Dallas Week: Why Supporting the Cowboys Probably Makes You a Poser (Part 2)

Note: I wrote this column last year and decided to tweak it, update it, and publish a new version for 2018. 

………………………………

We all know one of these guys:

“Born and raised in Marlton! But I’m a lifelong Cowboys fan because my dad knew Nate Newton’s cousin.”

“Love the star on the helmet! I used to watch Roger Staubach on television back in 1974.”

“Well I grew up in Iowa, but we didn’t have a team, so I picked the Cowboys.”

These are all valid reasons to be a Dallas fan, according to Dallas fans. None of them involve being from Texas or ever having visited. “America’s Team” welcomes all front-runners and fakes.

This topic comes up every season. Eagles vs. Cowboys. It’s Dallas week on sports talk radio and disgusting locals crawl out their garbage pits to explain how they grew up in Northeast Philadelphia but support a 3-5 football team that hasn’t won diddly poo since the 1990s and is now being run into the ground by an owner who clings to the past and holds nobody accountable. The Cowboys “ain’t been nothing” for years, as Stephen A Smith recently said, yet you still have all of these bandwagon jabronies clinging to Dallas as if Troy Aikman is still out there slinging the ball around.

Philly is old-school and parochial. You grow up here, you support Philly teams. Eagles games are a family affair. You build memories through tangible experiences, like actually physically being inside of Veterans Stadium or meeting your favorite player after the game. You understand the city’s blue collar, non-cosmopolitan roots and why sport is a common thread. The third-shift factory worker who I saw puking outside of Les and Doreen’s in Fishtown last week  might not have much in common with Rand Spear, the accident lawyer, but both were probably standing somewhere on Broad Street nine months ago, watching the Birds’ celebrate their first Super Bowl win.

__RAW RECORDS__.
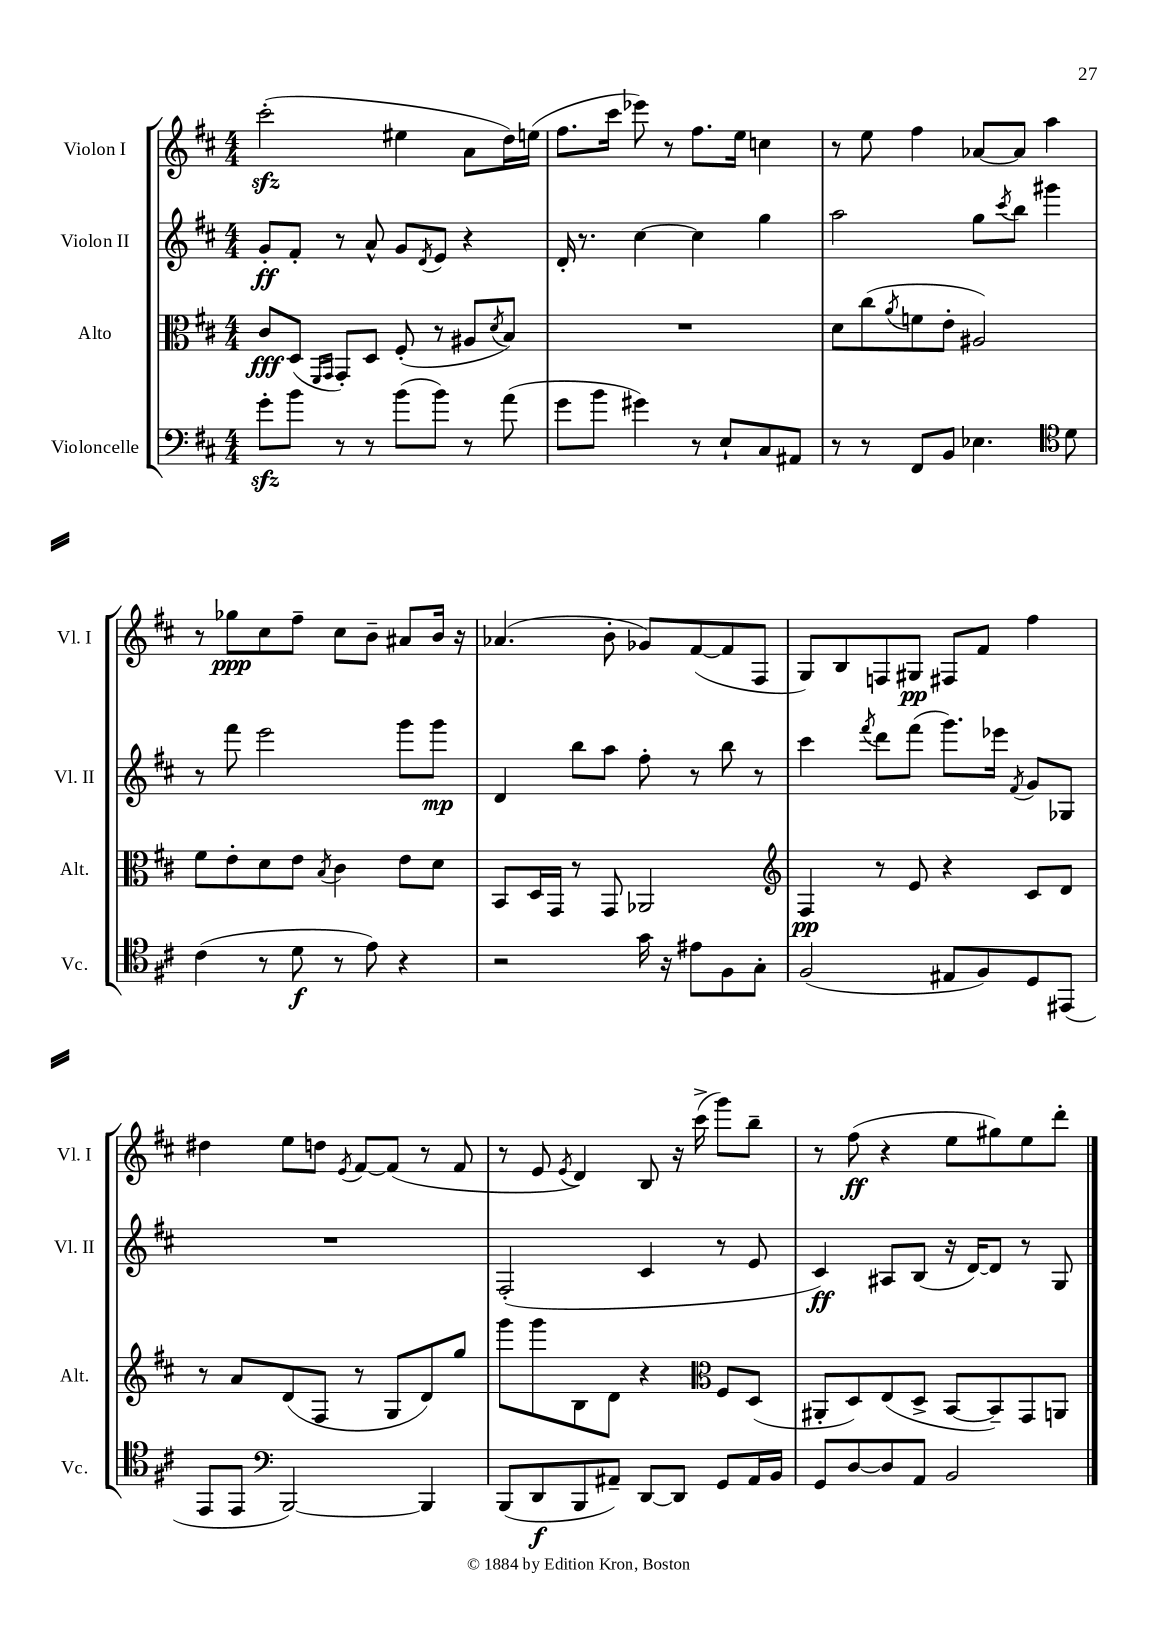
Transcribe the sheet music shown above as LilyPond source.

<<
\new StaffGroup <<
\new Staff = "s0" \with { instrumentName = "Violon I" shortInstrumentName = "Vl. I" } {
    \clef treble \key d \major \numericTimeSignature \time 4/4
    cis'''2-.\sfz( eis''4 a'8 d''16) e''16( |
    fis''8. cis'''16 ees'''8) r8 fis''8. e''16 c''4 |
    r8 e''8 fis''4 aes'8~ aes'8 a''4 |
    r8 ges''8\ppp cis''8 fis''8-- cis''8 b'8-- ais'8 b'16 r16 |
    aes'4.( b'8-. ges'8) fis'8~( fis'8 fis8 |
    g8) b8 f8 gis8\pp fis8 fis'8 fis''4 |
    dis''4 e''8 d''8 \acciaccatura { e'8 } fis'8~ fis'8( r8 fis'8 |
    r8 e'8 \acciaccatura { e'8 } d'4) b8 r16 cis'''16->( g'''8) b''8-- |
    r8 fis''8\ff( r4 e''8 gis''8) e''8 d'''8-. \bar "|." |
}
\new Staff = "s1" \with { instrumentName = "Violon II" shortInstrumentName = "Vl. II" } {
    \clef treble \key d \major \numericTimeSignature \time 4/4
    g'8-.\ff fis'8-. r8 a'8-^ g'8 \acciaccatura { d'8 } e'8 r4 |
    d'16-. r8. cis''4~ cis''4 g''4 |
    a''2 g''8 \acciaccatura { cis'''8 } b''8 gis'''4 |
    r8 fis'''8 e'''2 g'''8 g'''8\mp |
    d'4 b''8 a''8 fis''8-. r8 b''8 r8 |
    cis'''4 \acciaccatura { fis'''8 } d'''8 fis'''8( g'''8.) ees'''16 \acciaccatura { fis'8 } g'8 ges8 |
    R1 |
    fis2-.( cis'4 r8 e'8 |
    cis'4\ff) ais8 b8( r16 d'16~) d'8 r8 g8 \bar "|." |
}
\new Staff = "s2" \with { instrumentName = "Alto" shortInstrumentName = "Alt." } {
    \clef alto \key d \major \numericTimeSignature \time 4/4
    cis'8\fff d8( \grace { fis,16 g,16 } g,8-.) d8 fis8-.( r8 ais8 \acciaccatura { d'8 } b8) |
    R1 |
    d'8 cis''8( \acciaccatura { a'8 } f'8 e'8-. ais2) |
    fis'8 e'8-. d'8 e'8 \acciaccatura { b8 } cis'4 e'8 d'8 |
    b,8 d16 g,16 r8 g,8 aes,2 |
    \clef treble fis4\pp r8 e'8 r4 cis'8 d'8 |
    r8 a'8 d'8( fis8 r8 g8 d'8) g''8 |
    g'''8 g'''8 b8 d'8 r4 \clef alto fis8 d8( |
    ais,8-. d8) e8( d8-> b,8~ b,8--) g,8 a,8 \bar "|." |
}
\new Staff = "s3" \with { instrumentName = "Violoncelle" shortInstrumentName = "Vc." } {
    \clef bass \key d \major \numericTimeSignature \time 4/4
    g'8-.\sfz b'8 r8 r8 b'8( b'8) r8 a'8( |
    g'8 b'8 gis'4) r8 e8-! cis8 ais,8 |
    r8 r8 fis,8 b,8 ees4. \clef tenor d'8 |
    cis'4( r8 d'8\f r8 e'8) r4 |
    r2 g'16 r16 eis'8 fis8 g8-. |
    fis2( eis8 fis8) d8 eis,8( |
    e,8 e,8 \clef bass b,,2~) b,,4 |
    b,,8( d,8\f b,,8 ais,8--) d,8~ d,8 g,8 ais,16 b,16 |
    g,8 d8~ d8 a,8 b,2 \bar "|." |
}
>>
>>
\layout { \context { \Score \remove "Bar_number_engraver" } }
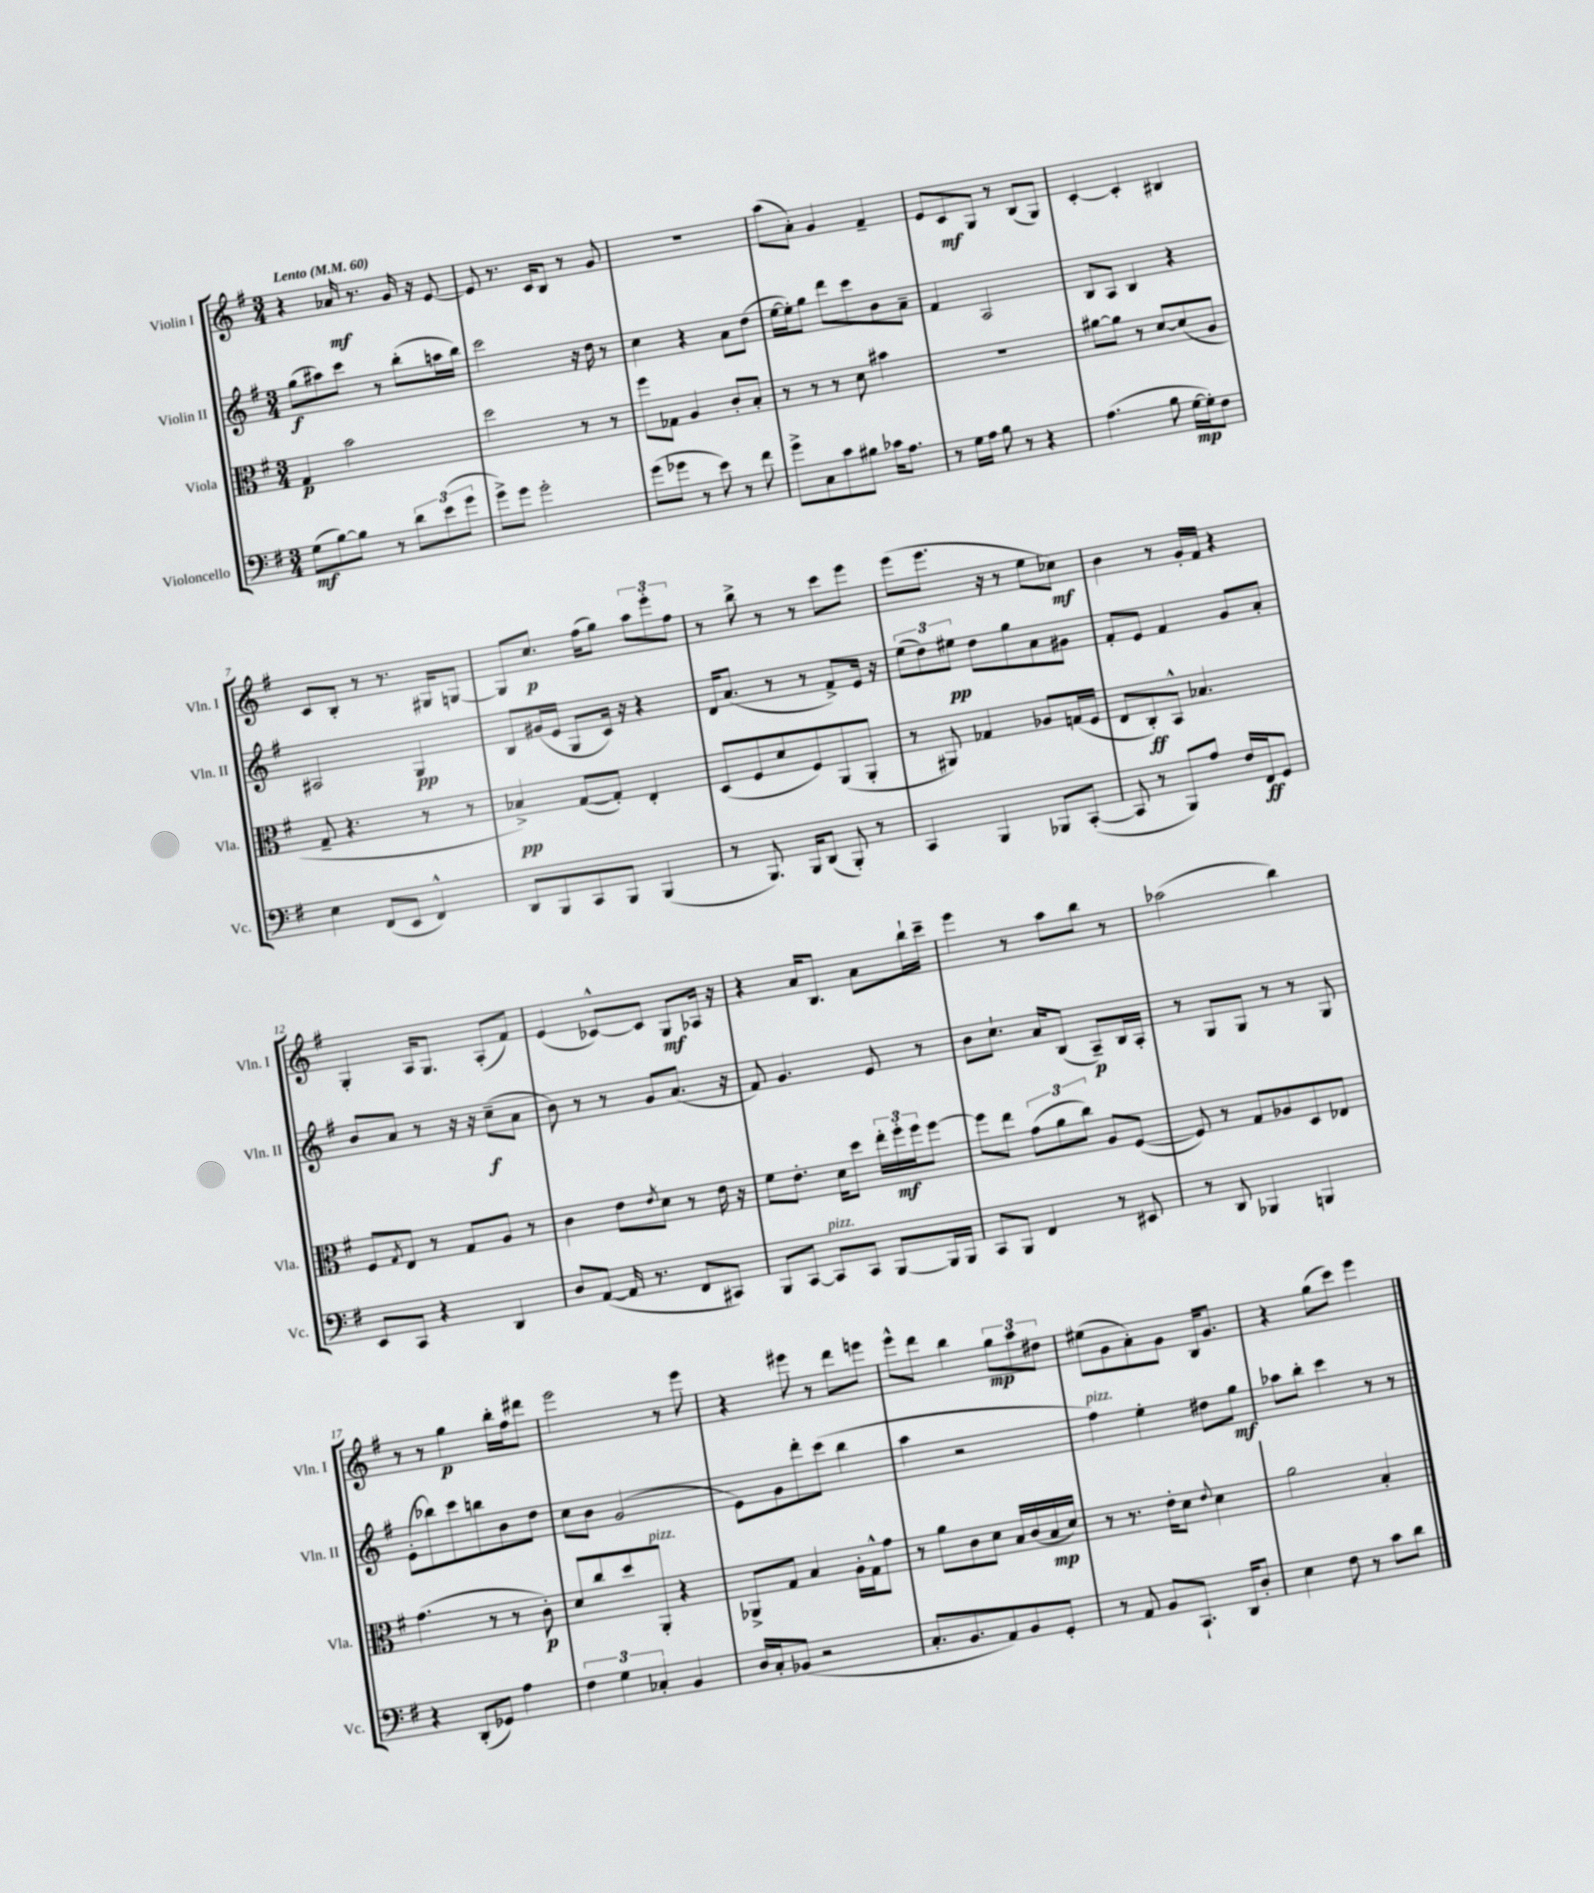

__WHAT TO WORK ON__. Copy out the column on Cowboys fans in Philadelphia above, word for word from start to finish.

__EXPECTED ANSWER__.
Dallas Week: Why Supporting the Cowboys Probably Makes You a Poser (Part 2)

Note: I wrote this column last year and decided to tweak it, update it, and publish a new version for 2018. 

………………………………

We all know one of these guys:

“Born and raised in Marlton! But I’m a lifelong Cowboys fan because my dad knew Nate Newton’s cousin.”

“Love the star on the helmet! I used to watch Roger Staubach on television back in 1974.”

“Well I grew up in Iowa, but we didn’t have a team, so I picked the Cowboys.”

These are all valid reasons to be a Dallas fan, according to Dallas fans. None of them involve being from Texas or ever having visited. “America’s Team” welcomes all front-runners and fakes.

This topic comes up every season. Eagles vs. Cowboys. It’s Dallas week on sports talk radio and disgusting locals crawl out their garbage pits to explain how they grew up in Northeast Philadelphia but support a 3-5 football team that hasn’t won diddly poo since the 1990s and is now being run into the ground by an owner who clings to the past and holds nobody accountable. The Cowboys “ain’t been nothing” for years, as Stephen A Smith recently said, yet you still have all of these bandwagon jabronies clinging to Dallas as if Troy Aikman is still out there slinging the ball around.

Philly is old-school and parochial. You grow up here, you support Philly teams. Eagles games are a family affair. You build memories through tangible experiences, like actually physically being inside of Veterans Stadium or meeting your favorite player after the game. You understand the city’s blue collar, non-cosmopolitan roots and why sport is a common thread. The third-shift factory worker who I saw puking outside of Les and Doreen’s in Fishtown last week  might not have much in common with Rand Spear, the accident lawyer, but both were probably standing somewhere on Broad Street nine months ago, watching the Birds’ celebrate their first Super Bowl win.